First, I'll note that the statement given is incorrect, read literally. For one thing, you need $q(x)$ to be monic, since the minimal polynomial is always monic; also, depending on your definition of characteristic polynomial, you need either $p(x)$ to be monic, or you need the leading coefficient to be $(-1)^{\deg p}$.
Even with those to issues, it is still incorrect as written:
Take $k=\mathbb{R}$, $p(x) = x^4-1$, and $q(x)=x^2-1$. Since $p(x)=(x^2-1)(x^2+1)$, then $q(x)$ divides $p(x)$. In addition, every root of $p(x)$ is a root of $q(x)$ (the only roots are $1$ and $-1$. However, there is no matrix that has $x^4-1$ as the characteristic polynomial and $x^2-1$ as the minimal polynomial (even over $\mathbb{C}$). Why? Because every irreducible factor of the characteristic polynomial of $A$ must divide the minimal polynomial of $A$. So if a matrix with real coefficients has characteristic polynomial $x^4-1$, then the minimal polynomial must be a multiple of $x^2+1$, which $q(x)$ is not.
To fix the statement, you should change
... every root of $p(x)$ is a root of $q(x)$ ...
to
... every root of $p(x)$ in an algebraic closure of $k$ is a root of $q(x)$...
Once that change is made, the asserted result is true.
The simplest way to do this is to use the Rational Canonical Form. Let $\phi_1(x),\ldots,\phi_k(x)$ be the irreducible factors (over $k$) of $p(x)$: $p(x) = (-1)^{n}(\phi_1(x))^{n_1}\cdots (\phi_k(x))^{n_k}.$ The conditions on $q(x)$ and $p(x)$ mean that $\phi_1,\ldots,\phi_k$ are also precisely the irreducible factors of $q(x)$, so we have $q(x) = (\phi_1(x))^{m_1}\cdots (\phi_k(x))^{m_k}$ where $1\leq m_i\leq n_k$ for each $i$.
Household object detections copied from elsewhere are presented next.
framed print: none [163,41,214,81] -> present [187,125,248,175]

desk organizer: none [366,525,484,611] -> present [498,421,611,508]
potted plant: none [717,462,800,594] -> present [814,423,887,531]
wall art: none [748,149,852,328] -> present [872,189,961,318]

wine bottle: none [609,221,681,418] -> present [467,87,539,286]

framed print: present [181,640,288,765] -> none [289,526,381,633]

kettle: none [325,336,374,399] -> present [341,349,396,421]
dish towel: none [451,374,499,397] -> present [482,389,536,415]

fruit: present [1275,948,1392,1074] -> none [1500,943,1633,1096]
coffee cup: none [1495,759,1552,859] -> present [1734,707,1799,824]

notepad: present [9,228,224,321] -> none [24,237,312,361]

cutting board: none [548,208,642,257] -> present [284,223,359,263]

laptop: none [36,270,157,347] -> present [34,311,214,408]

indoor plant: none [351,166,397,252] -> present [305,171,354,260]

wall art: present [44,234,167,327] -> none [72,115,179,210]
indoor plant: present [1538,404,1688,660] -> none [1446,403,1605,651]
This tells you that in the rational canonical form for the matrix you are looking for, the companion matrices corresponding to $\phi_i(x)$ will have a block corresponding to the companion matrix of $\phi_i(x)^{m_i}$, but no companion matrix with larger power; and the exponents will add up appropriately to give the characteristic polynomial. So the simplest way to construct a matrix with $p(x)$ as the characteristic polynomial and $q(x)$ as the minimal polynomial is to take a block diagonal matrix in which each block is a companion matrix, with one block each for $\phi_1(x)^{m_1}$, $\phi_2(x)^{m_2},\ldots,\phi_k(x)^{m_k}$, and then "fill out" with $n_1-m_1$ companion blocks for $\phi_1(x)$, $n_2-m_2$ companion blocks for $\phi_2$, etc. This gives a matrix over $k$ that has $p(x)$ as the characteristic polynomial and $q(x)$ as the minimal polynomial
If $p(x)$ splits over $k$, you can instead use the Jordan canonical form. The multiplicities of the roots in $q(x)$ give you the largest Jordan block size that needs to be and can be present, while the multiplicities in $p(x)$ tell you how many $1\times 1$ blocks you should add to "fill out" the matrix.